And yet, down a goal, the U.S. settled in. “At halftime we said, ‘It’s all good; we’re going to get this first goal and then we’re going to get a second,” said head coach Jurgen Klinsmann, the former German superstar.

The comment was typical Klinsmann, who has been pumping this group with confidence and challenging them to prove their worth for months. Earlier this year he said Bradley was good enough to play for European champion Real Madrid. He compared midfielder Kyle Beckerman, the dreadlocked, 32-year-old World Cup rookie, to Dunga, the captain of Brazil’s 1994 World Cup champs. Everyone may snicker, except, of course, this U.S. team.

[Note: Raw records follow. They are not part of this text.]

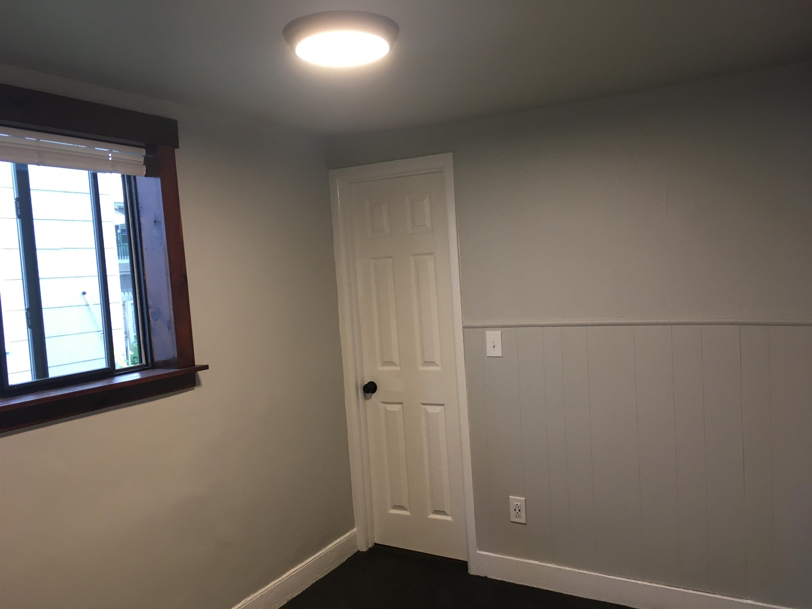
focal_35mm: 29
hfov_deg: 61.7
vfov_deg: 48.2
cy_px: 304
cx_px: 406
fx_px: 680
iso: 80
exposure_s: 1/30
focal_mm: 4.15
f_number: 2.2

By the middle of the second half, the U.S. was outclassing Portugal, the No. 4 team in the world by the FIFA rankings, moving the ball across the middle of the field with confidence. Jermaine Jones’s wicked strike from 30 yards and Dempsey’s chest-deflection to give the U.S. a 2-1 lead were both stunning yet seemingly inevitable.

“We showed a lot of people we can play some good soccer,” Jones said.

Let’s pause here for a moment and consider just who was leading this charge.

Goalkeeper Tim Howard has been a mainstay in England for nearly a decade, and Johnson is climbing the ladder of Germany’s Bundesliga. But Dempsey and Bradley both returned to Major League Soccer during the past year. Yes, they are being paid handsomely—more than $6 million each—but surely both would have remained in Europe if they could have landed similar jobs and similar salaries at top teams in top leagues.

Midfielders Graham Zusi and Beckerman are career MLSers. So is Besler. Jones transferred from Germany to Turkey this season—not exactly a promotion.

None of that prevented them from going to eye-to-eye with Ronaldo or Manchester United’s Nani Sunday night. “We were the better team for most of 90 minutes,” Bradley said.

That’s debatable. Gutsier, yes, but better? The numbers said Portugal outshot (20-15), out-possessed (52%-48%), and outdid the U.S. by nearly all offensive measures.

Then again, Bradley and his mates probably aren’t studying those numbers too hard, nor should they. This team isn’t about numbers but rather a belief that they can create misery for any team in the world.

When it is genuine, such faith can be powerful stuff in a sport where the margin between winning and losing can be a wayward bounce or a momentary loss of concentration. It can take a team, even this team, pretty far. It already has taken them farther than most thought possible.

They can’t even be bothered with simple math that says a gentlemen’s draw with Germany, a team Klinsmann used to coach, will send both teams to the knockout round. They say they are not built to play for draws, even though the obvious move here is a call to coach Joachim Löw of Germany and agree to bilaterally disarm Thursday in Recife.

“We have that fighting spirit and that determination to do well in every single game,” Klinmsann said. “I’m actually pretty confident that we are going to get a good game there.”

Klinsmann and his group are in the minority on that one. So far, that hasn’t mattered.